Biography:
 
GENE FOWLER was born at 1:35 am on Monday, October, 5, 1931 in Oakland, California, on the western coast of the North American continent. From that place and time, he has ventured forth on this globe in a journey that has taken him through loves and exiles, through adventures and cafes, and through the many strata of existence inherent in human experience.
      The true landmark events are undated – even within his own notice – and referenced for the biographer only in quick glimpses within the poems. The moment when a human face was something definite and on its way to being a human face...and the later moment when a human soul shone through the now familiar human face to be observed. Or the afternoon or evening or morning when the stubborn, fibrous stuff of a handful of phonemes bent to his will...and a meaningful word was carved out of air by tongue and lips, cheek and jaw and throat. These things formed the man who loved and who threaded a way through exiles and traps, the man who noted and reflected on things and events and responded to those things and events, the man who drafted these gathered poems.
      The external history? – full of common-places and exotic events and, finally, no explanation at all for the poems we have in hand. Born into the home of a self-educated professional man (chemical engineer) and a quiet woman who spent her time reading, perhaps dreaming, and finally sculpting in clay: Donel and Janice La France. The oldest of three children. A sister, Anna, three years younger than himself; a brother, Thomas, three years younger than Anna. These two the children of Donel, though our biographee was from a brief and annulled marriage to a wandering and sullen laborer, Jack Fowler. Into the public schools at the Kindergarten level and out at the end of twelve years, or grades, in June, 1949. A stint as a (by special permit) night club comedian and special materials writer overlapping the last school years.     
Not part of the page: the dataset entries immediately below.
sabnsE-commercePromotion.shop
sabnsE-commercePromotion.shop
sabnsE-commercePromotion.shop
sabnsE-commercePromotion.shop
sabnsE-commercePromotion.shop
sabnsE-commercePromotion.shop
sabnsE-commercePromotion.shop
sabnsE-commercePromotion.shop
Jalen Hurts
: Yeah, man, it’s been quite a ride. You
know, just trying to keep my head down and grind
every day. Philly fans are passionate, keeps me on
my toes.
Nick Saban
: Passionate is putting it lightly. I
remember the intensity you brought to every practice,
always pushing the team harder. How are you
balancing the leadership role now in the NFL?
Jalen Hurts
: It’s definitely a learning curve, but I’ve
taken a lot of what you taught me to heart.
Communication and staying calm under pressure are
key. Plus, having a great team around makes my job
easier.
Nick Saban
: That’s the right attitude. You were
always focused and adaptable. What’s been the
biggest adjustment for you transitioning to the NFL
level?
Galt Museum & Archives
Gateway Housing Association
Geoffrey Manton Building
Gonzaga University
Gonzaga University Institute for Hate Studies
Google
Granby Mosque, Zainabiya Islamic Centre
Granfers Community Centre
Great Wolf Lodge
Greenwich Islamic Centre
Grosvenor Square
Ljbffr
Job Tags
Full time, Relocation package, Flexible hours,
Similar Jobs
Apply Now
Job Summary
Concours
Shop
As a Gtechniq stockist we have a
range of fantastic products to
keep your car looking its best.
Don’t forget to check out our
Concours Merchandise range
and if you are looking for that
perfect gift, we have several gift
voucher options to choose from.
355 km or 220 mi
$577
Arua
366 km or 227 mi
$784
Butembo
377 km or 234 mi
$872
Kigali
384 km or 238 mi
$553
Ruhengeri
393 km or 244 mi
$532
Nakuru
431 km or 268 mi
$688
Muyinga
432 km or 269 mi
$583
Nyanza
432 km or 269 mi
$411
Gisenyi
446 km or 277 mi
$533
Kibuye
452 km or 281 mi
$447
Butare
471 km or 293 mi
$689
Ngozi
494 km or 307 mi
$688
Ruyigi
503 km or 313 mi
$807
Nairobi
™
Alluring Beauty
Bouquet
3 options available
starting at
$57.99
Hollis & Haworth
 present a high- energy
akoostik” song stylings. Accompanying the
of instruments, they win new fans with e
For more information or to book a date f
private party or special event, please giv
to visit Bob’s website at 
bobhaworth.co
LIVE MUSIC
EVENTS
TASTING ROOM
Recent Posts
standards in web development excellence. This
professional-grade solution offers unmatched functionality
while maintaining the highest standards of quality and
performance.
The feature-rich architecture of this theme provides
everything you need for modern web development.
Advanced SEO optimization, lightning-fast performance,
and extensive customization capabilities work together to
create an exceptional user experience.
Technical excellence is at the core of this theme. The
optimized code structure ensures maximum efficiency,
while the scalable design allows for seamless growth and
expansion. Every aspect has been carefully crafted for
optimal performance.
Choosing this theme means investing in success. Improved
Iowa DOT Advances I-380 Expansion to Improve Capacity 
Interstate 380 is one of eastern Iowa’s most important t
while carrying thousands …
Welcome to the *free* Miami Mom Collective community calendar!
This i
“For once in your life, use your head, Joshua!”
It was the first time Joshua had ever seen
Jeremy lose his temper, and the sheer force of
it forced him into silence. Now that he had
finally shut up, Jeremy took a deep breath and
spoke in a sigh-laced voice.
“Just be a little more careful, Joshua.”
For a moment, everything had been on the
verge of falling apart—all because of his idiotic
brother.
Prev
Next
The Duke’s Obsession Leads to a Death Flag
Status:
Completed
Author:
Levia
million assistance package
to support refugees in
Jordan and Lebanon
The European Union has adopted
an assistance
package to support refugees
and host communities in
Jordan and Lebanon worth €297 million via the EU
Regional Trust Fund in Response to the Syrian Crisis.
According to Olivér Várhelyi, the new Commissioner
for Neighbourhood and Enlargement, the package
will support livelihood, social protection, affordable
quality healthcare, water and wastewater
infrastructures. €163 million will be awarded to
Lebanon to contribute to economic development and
He enlisted in the U.S. Army – when "we were being pushed off the Korean peninsula." Three years in the Army, 27 months of it on Okinawa. Trained to operate a message center, he was, on his arrival on Okinawa, metamorphosed in an hour to a demolitions expert and a teacher of mine warfare policy and technique.

     

He was very useful, being competent, and exploited this to "go AWOL when steam built up, to wander in the jungle, go out at 4:00 in the morning with 'native' fishermen, and drink potato saki through the night." He was returned to the U.S. and released in late 1953. A whirlwind existence. By early 1954, he'd been a gas station attendant, a bell-hop, a college freshman, and an armed robber up and down the length of the state...and was in San Quentin Prison. He served four years and nine months – and the middle half of his "twenties" – in prison and came out to another three years and three months on "parole." Various jobs, mostly filing one thing or another, a semester at a community college, a time filing reprints at the U.C. Berkeley Stat Lab, but sneakily learning to program the big computer and doing other people's work rather than his own; another time presumably "editing" manuals for the Department of Criminology, but in fact, "designing and writing" them.
      Finally, in December of 1963, he "just walked out" on all that. He was prepared to "sit in the bars and starve to death" as alternative to futility and the inner wheel-spinning of a mentality nobody'd pay him to use. Hilary Ayer, poet and folksinger, daughter of artist Richard Ayer, convinced him to sit, instead, in coffee houses...and to write poems, thereby applying his mentality – and the rest of himself – in a field the academic hustlers and commercial realms had little interest in. So...he became an "outlaw poet" – quite a different turning than that of a decade earlier, when he became an "outlaw" proper!
      The rest is a history, rough and varied, acted out in public and this biographer must assume the reader knows something of it. It leads from the first chapbook, Field Studies, in 1965 that sold an unprecedented 3,000 copies. Three printings! It winds its way with his riding of the crest of the "mimeo revolution" (in literature) in the sixties and on into the seventies and his FIRES: Selected Poems 1963-1976 in 1976. It comes into a busy and a full 1981, what with marriage to April Corioso in May, the publication of Return of the Shaman in July and The Quiet Poems in December. And it has seen the writing and self-publishing (for the spring of 1982) of an amazing document: Waking the Poet. This book is a textbook – on the presumably unteachable. A "how to" for acquiring those deep craft skills everyone has left black-box and called "talents" or "gifts" of "the Muse." But this, of course, is the culmination of that other history I spoke of in the beginning. The one without dates or places.